This comment was in a post about a guy who openly spilled secrets then got fired.
https://www.reddit.com/r/golf/comments/1dynric/rip_to_the_augusta_ama_guy_yesterday_who_was_not/
Politics themselves have changed a lot over the past 15 years - I’m not sure if that has anything to do with the sub. Hell, even I changed from Republican to Democrat in that time frame.
I still use old.reddit and it’s pretty much been the exact same except for a few ads that RES takes care of anyway.
Definitely agree with the AMAs. That’s not going to change no matter the platform however and not exclusive to Reddit.
I still use old.reddit and it’s pretty much been the exact same
15 years ago there was no karma system. 15 years ago there was no Reddit rewards like Gold. Neither of those two things are related to old.reddit.com but they both had major impacts on the website but yeah, sure, “Nothing has changed in 15 years.”.

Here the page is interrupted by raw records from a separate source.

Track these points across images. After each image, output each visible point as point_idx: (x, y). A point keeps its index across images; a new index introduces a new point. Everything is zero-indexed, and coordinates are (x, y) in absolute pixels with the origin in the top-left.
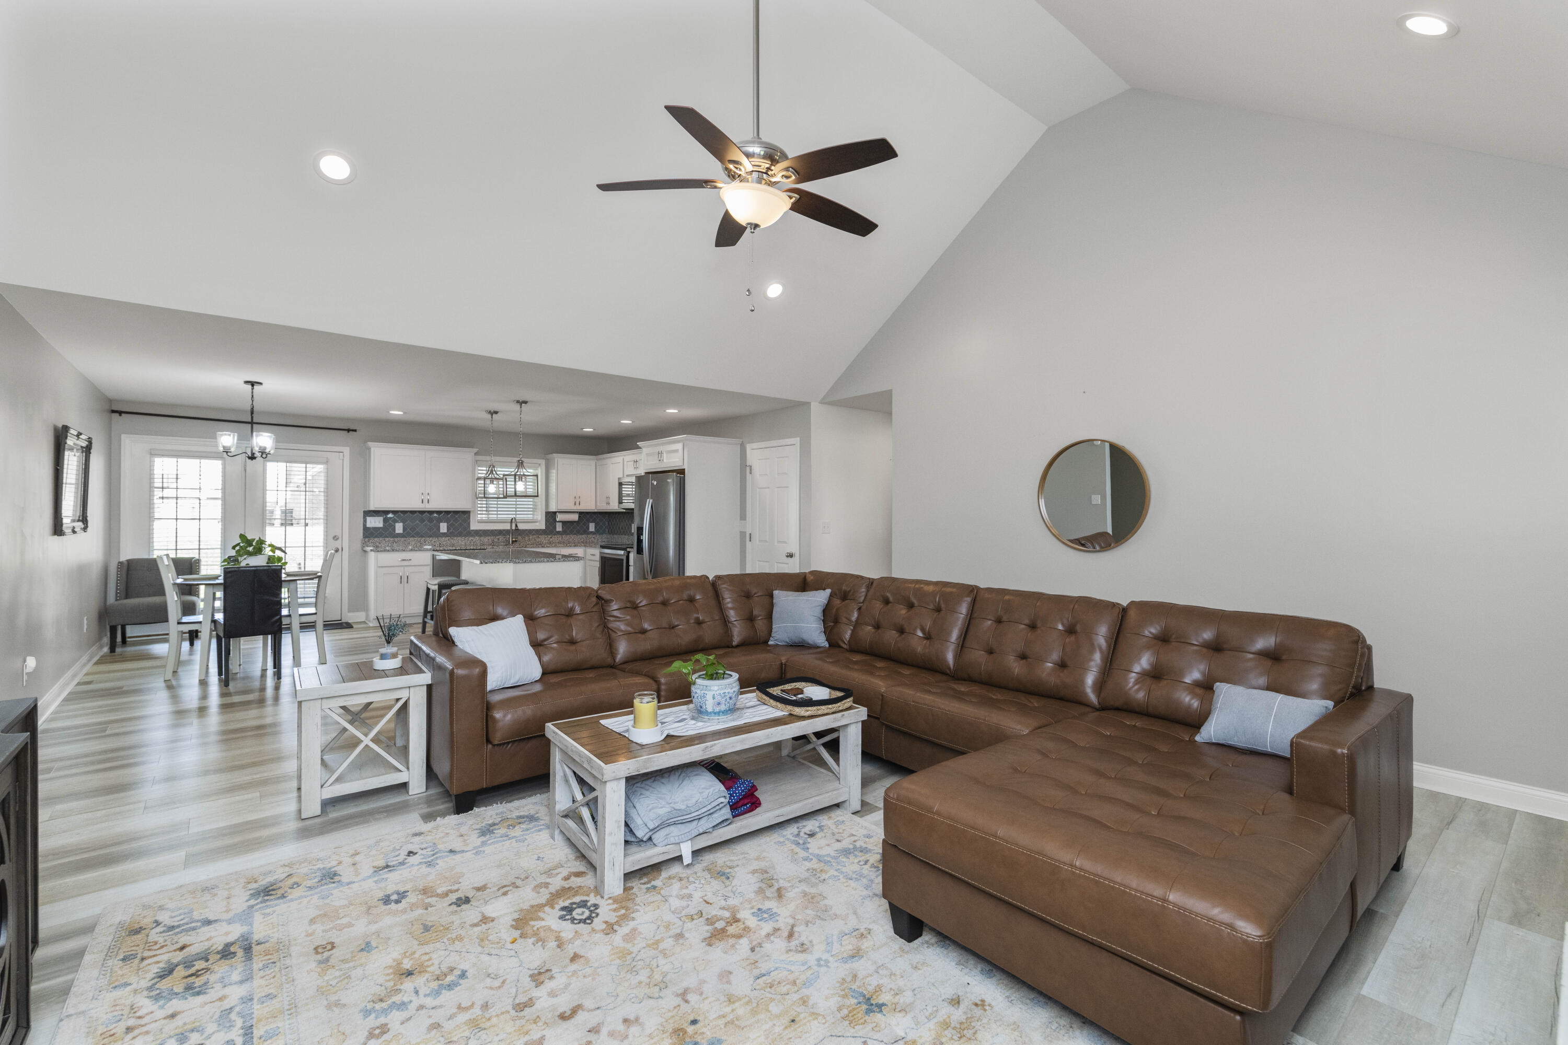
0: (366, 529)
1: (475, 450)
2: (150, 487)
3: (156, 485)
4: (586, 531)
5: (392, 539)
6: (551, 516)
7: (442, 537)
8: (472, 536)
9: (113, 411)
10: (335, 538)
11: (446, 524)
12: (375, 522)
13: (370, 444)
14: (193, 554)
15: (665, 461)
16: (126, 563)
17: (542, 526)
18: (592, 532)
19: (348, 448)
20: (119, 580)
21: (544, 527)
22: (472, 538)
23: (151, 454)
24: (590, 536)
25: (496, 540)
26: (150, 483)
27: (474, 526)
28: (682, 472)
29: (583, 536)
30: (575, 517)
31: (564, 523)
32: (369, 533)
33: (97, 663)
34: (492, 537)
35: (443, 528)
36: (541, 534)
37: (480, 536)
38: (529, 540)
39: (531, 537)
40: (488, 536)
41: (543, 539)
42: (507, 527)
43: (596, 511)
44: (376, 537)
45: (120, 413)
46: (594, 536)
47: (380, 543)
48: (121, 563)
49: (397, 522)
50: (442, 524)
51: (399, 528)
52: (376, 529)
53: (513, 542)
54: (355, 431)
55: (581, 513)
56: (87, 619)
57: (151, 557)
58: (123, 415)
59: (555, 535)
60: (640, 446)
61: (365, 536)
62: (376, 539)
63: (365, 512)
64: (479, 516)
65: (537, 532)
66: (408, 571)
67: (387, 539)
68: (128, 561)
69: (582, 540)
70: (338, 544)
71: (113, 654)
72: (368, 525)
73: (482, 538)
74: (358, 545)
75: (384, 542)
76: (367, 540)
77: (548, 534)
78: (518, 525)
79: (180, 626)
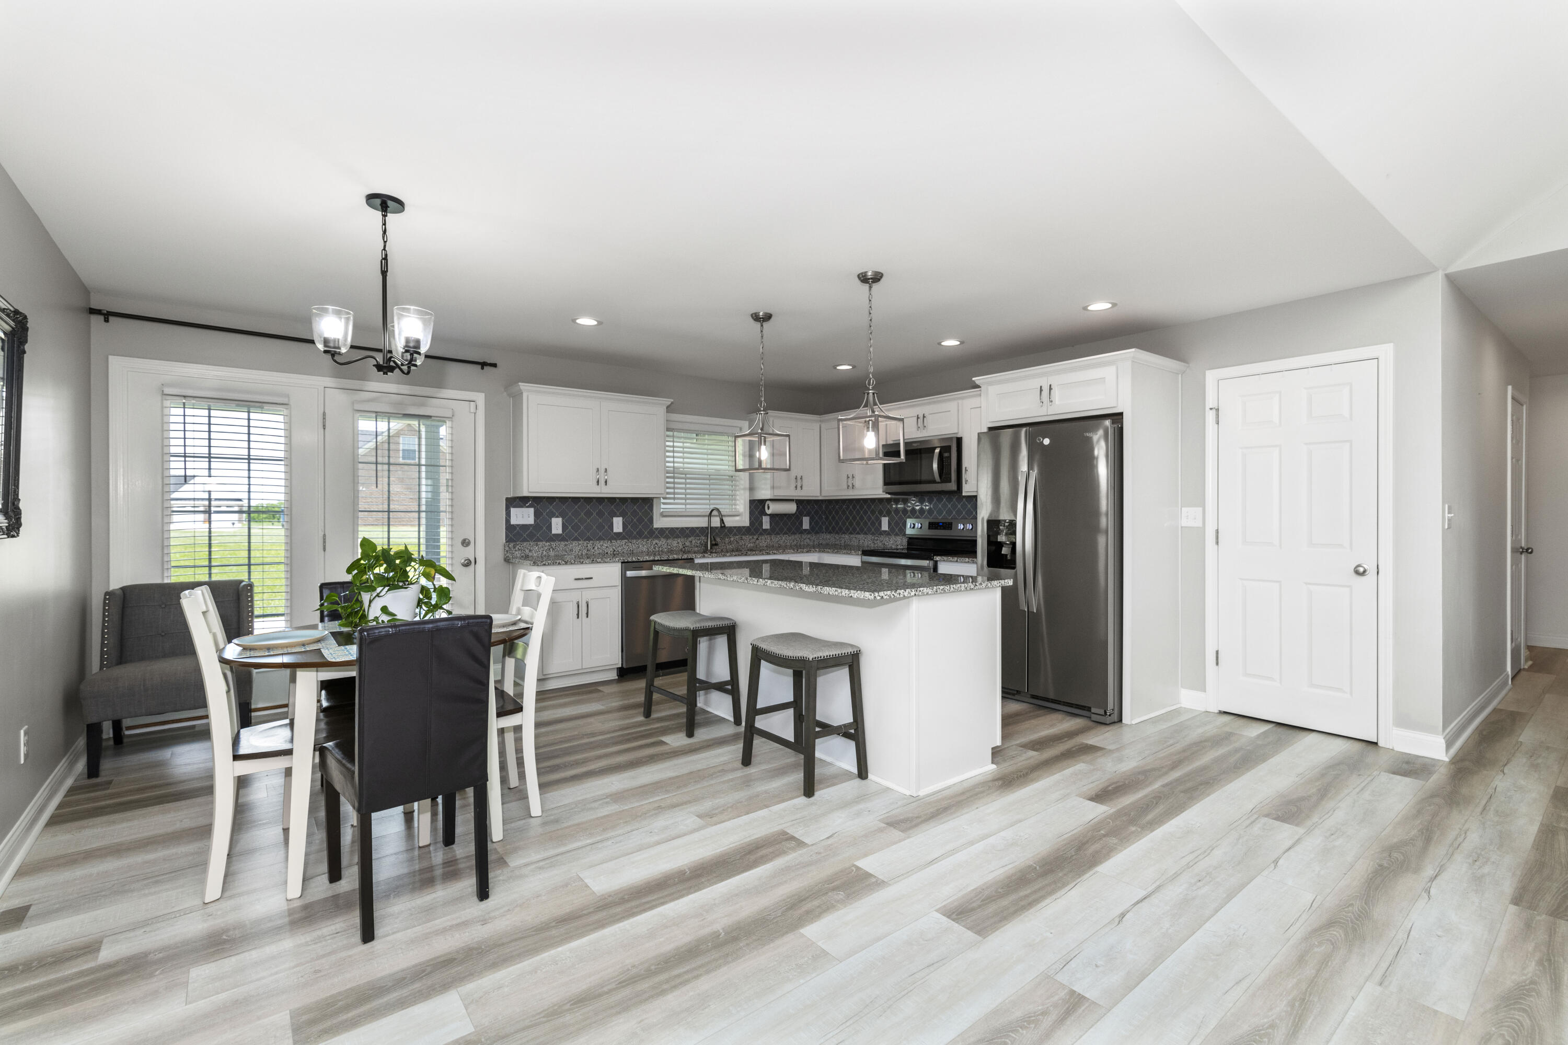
0: (510, 528)
1: (668, 401)
2: (163, 454)
3: (173, 450)
4: (799, 530)
5: (548, 544)
6: (757, 507)
7: (616, 539)
8: (657, 537)
9: (93, 311)
10: (465, 543)
11: (621, 519)
12: (524, 517)
13: (523, 386)
14: (240, 574)
15: (1057, 402)
16: (120, 592)
17: (744, 520)
18: (806, 530)
19: (483, 394)
20: (107, 627)
21: (747, 524)
22: (657, 541)
23: (163, 394)
24: (804, 536)
25: (687, 544)
26: (163, 446)
27: (659, 523)
28: (1117, 418)
29: (796, 536)
30: (791, 508)
31: (773, 516)
32: (515, 534)
33: (54, 821)
34: (683, 540)
35: (618, 524)
36: (744, 534)
37: (667, 538)
38: (730, 543)
39: (732, 539)
40: (678, 537)
41: (748, 541)
42: (702, 523)
43: (820, 498)
44: (525, 540)
45: (107, 315)
46: (809, 536)
47: (530, 551)
48: (109, 595)
49: (554, 515)
50: (615, 519)
51: (557, 526)
52: (524, 527)
53: (712, 545)
54: (494, 365)
55: (799, 502)
56: (25, 734)
57: (166, 581)
58: (111, 318)
59: (761, 534)
60: (977, 382)
61: (509, 540)
62: (525, 544)
63: (507, 499)
64: (663, 506)
65: (739, 530)
66: (587, 595)
67: (540, 544)
68: (124, 589)
69: (795, 542)
70: (468, 553)
71: (94, 781)
72: (514, 521)
73: (669, 541)
74: (499, 554)
75: (538, 549)
76: (511, 545)
77: (753, 534)
78: (725, 519)
79: (238, 763)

Karma has been on Reddit since I created my account. In fact, it’s been part of Reddit almost from the very start. How did you come by your information?

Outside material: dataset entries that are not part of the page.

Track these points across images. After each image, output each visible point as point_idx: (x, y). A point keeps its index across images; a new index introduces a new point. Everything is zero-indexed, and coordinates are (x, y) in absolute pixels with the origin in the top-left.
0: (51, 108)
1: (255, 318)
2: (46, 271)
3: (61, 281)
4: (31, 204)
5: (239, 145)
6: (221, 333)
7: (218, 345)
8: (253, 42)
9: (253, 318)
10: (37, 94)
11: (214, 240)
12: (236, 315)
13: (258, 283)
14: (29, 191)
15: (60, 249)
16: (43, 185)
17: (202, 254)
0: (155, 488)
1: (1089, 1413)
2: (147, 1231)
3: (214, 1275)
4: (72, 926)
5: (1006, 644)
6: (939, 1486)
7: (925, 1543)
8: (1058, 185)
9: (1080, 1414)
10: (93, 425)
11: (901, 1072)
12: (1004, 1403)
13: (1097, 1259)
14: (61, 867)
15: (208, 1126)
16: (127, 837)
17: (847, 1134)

As for Reddit gold, it was introduced in 2010. But what relevance does gold have to content? It seems pointless and neither adds nor detracts from the anything other than people’s bank accounts.
How did you come by your information?
I should have specified Comment Karma. You’re correct that Post Karma has existed from Day 1.

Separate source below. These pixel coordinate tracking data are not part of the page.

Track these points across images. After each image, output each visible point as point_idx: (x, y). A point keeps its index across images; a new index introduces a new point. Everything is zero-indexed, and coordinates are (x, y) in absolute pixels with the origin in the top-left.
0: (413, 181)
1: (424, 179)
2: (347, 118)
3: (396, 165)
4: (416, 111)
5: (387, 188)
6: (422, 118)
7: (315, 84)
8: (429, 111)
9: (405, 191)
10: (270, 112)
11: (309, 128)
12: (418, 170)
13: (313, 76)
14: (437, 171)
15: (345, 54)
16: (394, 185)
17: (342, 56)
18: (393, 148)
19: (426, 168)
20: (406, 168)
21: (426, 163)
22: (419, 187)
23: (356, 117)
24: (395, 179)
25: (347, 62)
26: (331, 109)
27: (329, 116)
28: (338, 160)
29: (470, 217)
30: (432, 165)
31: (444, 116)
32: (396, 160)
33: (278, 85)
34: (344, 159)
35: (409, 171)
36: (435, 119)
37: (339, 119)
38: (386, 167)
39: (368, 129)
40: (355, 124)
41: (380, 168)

Bringing in Comment Karma had a downside, it fed the trolls. You can see in this post here, from about 9 years ago, when Reddit had finally had enough of negative karma trolls (people trying to get the lowest comment karma possible) and stopped tallying it after a certain point.
Things sometimes get a bit blurry for me after all these years. I’d been on there so long I remember when Reddit added the ability for users to create sub-reddits!
But what relevance does gold have to content?
Reddit Rewards, like Gold, provided a visibility boost to both Posts and Comments. The_Donald famously abused this to keep the Reddit front page full of MAGA content. It eventually got so bad that Reddit Inc had to introduce emergency FP content filtering, something they’d resisted doing for years, while they rejiggered the algorithm in order to stop it. It was subsequently abused on comments all over reddit to keep something visible that otherwise would have been auto-collapsed due to downvotes. It was famously abused again because it was possible to send messages to someone, even someone who had blocked you, if you sent them a Reddit Reward.
Speaking of changes there’s another one. User blocking. Reddit didn’t have that 15 years ago either.
Reddit was a long and wild ride and a lot of things changed after I showed up in April of 2008.